## Work request
Please copy each entry below without changing a single character, keeping every line as it appears.
[Start of Attachment]
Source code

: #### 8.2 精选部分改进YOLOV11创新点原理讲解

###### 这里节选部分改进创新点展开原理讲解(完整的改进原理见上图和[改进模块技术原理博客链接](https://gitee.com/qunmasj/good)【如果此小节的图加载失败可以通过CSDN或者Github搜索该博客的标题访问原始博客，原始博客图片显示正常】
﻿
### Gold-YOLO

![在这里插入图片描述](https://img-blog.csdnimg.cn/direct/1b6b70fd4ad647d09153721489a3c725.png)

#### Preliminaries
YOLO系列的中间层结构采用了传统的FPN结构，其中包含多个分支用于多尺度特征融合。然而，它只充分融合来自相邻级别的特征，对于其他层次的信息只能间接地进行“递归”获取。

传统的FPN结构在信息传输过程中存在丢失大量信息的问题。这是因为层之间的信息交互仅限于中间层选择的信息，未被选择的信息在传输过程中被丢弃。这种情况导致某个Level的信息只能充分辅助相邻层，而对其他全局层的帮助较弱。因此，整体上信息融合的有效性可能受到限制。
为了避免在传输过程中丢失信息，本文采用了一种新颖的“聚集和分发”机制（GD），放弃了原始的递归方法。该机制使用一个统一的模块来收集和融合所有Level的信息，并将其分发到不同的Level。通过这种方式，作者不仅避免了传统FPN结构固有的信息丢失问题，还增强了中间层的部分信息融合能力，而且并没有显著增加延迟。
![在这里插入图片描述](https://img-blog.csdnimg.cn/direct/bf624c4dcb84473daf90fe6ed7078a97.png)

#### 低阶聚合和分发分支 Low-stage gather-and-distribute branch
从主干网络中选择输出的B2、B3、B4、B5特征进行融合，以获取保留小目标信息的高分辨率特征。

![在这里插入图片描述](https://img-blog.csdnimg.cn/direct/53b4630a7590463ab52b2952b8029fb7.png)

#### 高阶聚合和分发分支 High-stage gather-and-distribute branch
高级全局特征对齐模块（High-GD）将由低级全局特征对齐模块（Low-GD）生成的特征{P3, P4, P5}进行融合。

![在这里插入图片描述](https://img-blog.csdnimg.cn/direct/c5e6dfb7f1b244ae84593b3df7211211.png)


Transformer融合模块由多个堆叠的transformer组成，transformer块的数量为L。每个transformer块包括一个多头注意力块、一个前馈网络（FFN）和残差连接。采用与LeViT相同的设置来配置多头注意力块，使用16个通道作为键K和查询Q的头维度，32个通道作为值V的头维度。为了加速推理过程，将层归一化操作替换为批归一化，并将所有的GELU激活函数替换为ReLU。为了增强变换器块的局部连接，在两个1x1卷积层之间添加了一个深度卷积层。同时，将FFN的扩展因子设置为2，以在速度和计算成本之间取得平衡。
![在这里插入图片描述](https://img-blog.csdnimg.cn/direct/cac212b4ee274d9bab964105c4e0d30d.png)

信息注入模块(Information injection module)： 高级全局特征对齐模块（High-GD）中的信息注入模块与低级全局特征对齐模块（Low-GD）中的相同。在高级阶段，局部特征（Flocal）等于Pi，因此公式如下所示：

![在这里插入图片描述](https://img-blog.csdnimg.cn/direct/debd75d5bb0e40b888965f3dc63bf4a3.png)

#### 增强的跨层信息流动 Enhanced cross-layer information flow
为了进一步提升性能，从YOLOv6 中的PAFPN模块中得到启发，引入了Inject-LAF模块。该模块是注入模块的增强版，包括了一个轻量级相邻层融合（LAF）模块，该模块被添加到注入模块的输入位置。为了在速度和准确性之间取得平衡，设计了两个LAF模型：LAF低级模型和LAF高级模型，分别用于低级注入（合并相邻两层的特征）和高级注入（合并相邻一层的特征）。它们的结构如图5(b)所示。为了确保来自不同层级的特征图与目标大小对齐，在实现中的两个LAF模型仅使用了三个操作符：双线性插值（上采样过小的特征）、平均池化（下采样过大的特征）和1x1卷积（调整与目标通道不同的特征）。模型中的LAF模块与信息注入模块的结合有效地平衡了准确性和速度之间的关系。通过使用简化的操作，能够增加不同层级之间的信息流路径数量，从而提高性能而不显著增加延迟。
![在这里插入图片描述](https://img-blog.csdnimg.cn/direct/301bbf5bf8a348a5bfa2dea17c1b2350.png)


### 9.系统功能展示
[End of Attachment]
## Reply to the exercise
Source code

: #### 8.2 精选部分改进YOLOV11创新点原理讲解

###### 这里节选部分改进创新点展开原理讲解(完整的改进原理见上图和[改进模块技术原理博客链接](https://gitee.com/qunmasj/good)【如果此小节的图加载失败可以通过CSDN或者Github搜索该博客的标题访问原始博客，原始博客图片显示正常】
﻿
### Gold-YOLO

![在这里插入图片描述](https://img-blog.csdnimg.cn/direct/1b6b70fd4ad647d09153721489a3c725.png)

#### Preliminaries
YOLO系列的中间层结构采用了传统的FPN结构，其中包含多个分支用于多尺度特征融合。然而，它只充分融合来自相邻级别的特征，对于其他层次的信息只能间接地进行“递归”获取。

传统的FPN结构在信息传输过程中存在丢失大量信息的问题。这是因为层之间的信息交互仅限于中间层选择的信息，未被选择的信息在传输过程中被丢弃。这种情况导致某个Level的信息只能充分辅助相邻层，而对其他全局层的帮助较弱。因此，整体上信息融合的有效性可能受到限制。
为了避免在传输过程中丢失信息，本文采用了一种新颖的“聚集和分发”机制（GD），放弃了原始的递归方法。该机制使用一个统一的模块来收集和融合所有Level的信息，并将其分发到不同的Level。通过这种方式，作者不仅避免了传统FPN结构固有的信息丢失问题，还增强了中间层的部分信息融合能力，而且并没有显著增加延迟。
![在这里插入图片描述](https://img-blog.csdnimg.cn/direct/bf624c4dcb84473daf90fe6ed7078a97.png)

#### 低阶聚合和分发分支 Low-stage gather-and-distribute branch
从主干网络中选择输出的B2、B3、B4、B5特征进行融合，以获取保留小目标信息的高分辨率特征。

![在这里插入图片描述](https://img-blog.csdnimg.cn/direct/53b4630a7590463ab52b2952b8029fb7.png)

#### 高阶聚合和分发分支 High-stage gather-and-distribute branch
高级全局特征对齐模块（High-GD）将由低级全局特征对齐模块（Low-GD）生成的特征{P3, P4, P5}进行融合。

![在这里插入图片描述](https://img-blog.csdnimg.cn/direct/c5e6dfb7f1b244ae84593b3df7211211.png)


Transformer融合模块由多个堆叠的transformer组成，transformer块的数量为L。每个transformer块包括一个多头注意力块、一个前馈网络（FFN）和残差连接。采用与LeViT相同的设置来配置多头注意力块，使用16个通道作为键K和查询Q的头维度，32个通道作为值V的头维度。为了加速推理过程，将层归一化操作替换为批归一化，并将所有的GELU激活函数替换为ReLU。为了增强变换器块的局部连接，在两个1x1卷积层之间添加了一个深度卷积层。同时，将FFN的扩展因子设置为2，以在速度和计算成本之间取得平衡。
![在这里插入图片描述](https://img-blog.csdnimg.cn/direct/cac212b4ee274d9bab964105c4e0d30d.png)

信息注入模块(Information injection module)： 高级全局特征对齐模块（High-GD）中的信息注入模块与低级全局特征对齐模块（Low-GD）中的相同。在高级阶段，局部特征（Flocal）等于Pi，因此公式如下所示：

![在这里插入图片描述](https://img-blog.csdnimg.cn/direct/debd75d5bb0e40b888965f3dc63bf4a3.png)

#### 增强的跨层信息流动 Enhanced cross-layer information flow
为了进一步提升性能，从YOLOv6 中的PAFPN模块中得到启发，引入了Inject-LAF模块。该模块是注入模块的增强版，包括了一个轻量级相邻层融合（LAF）模块，该模块被添加到注入模块的输入位置。为了在速度和准确性之间取得平衡，设计了两个LAF模型：LAF低级模型和LAF高级模型，分别用于低级注入（合并相邻两层的特征）和高级注入（合并相邻一层的特征）。它们的结构如图5(b)所示。为了确保来自不同层级的特征图与目标大小对齐，在实现中的两个LAF模型仅使用了三个操作符：双线性插值（上采样过小的特征）、平均池化（下采样过大的特征）和1x1卷积（调整与目标通道不同的特征）。模型中的LAF模块与信息注入模块的结合有效地平衡了准确性和速度之间的关系。通过使用简化的操作，能够增加不同层级之间的信息流路径数量，从而提高性能而不显著增加延迟。
![在这里插入图片描述](https://img-blog.csdnimg.cn/direct/301bbf5bf8a348a5bfa2dea17c1b2350.png)


### 9.系统功能展示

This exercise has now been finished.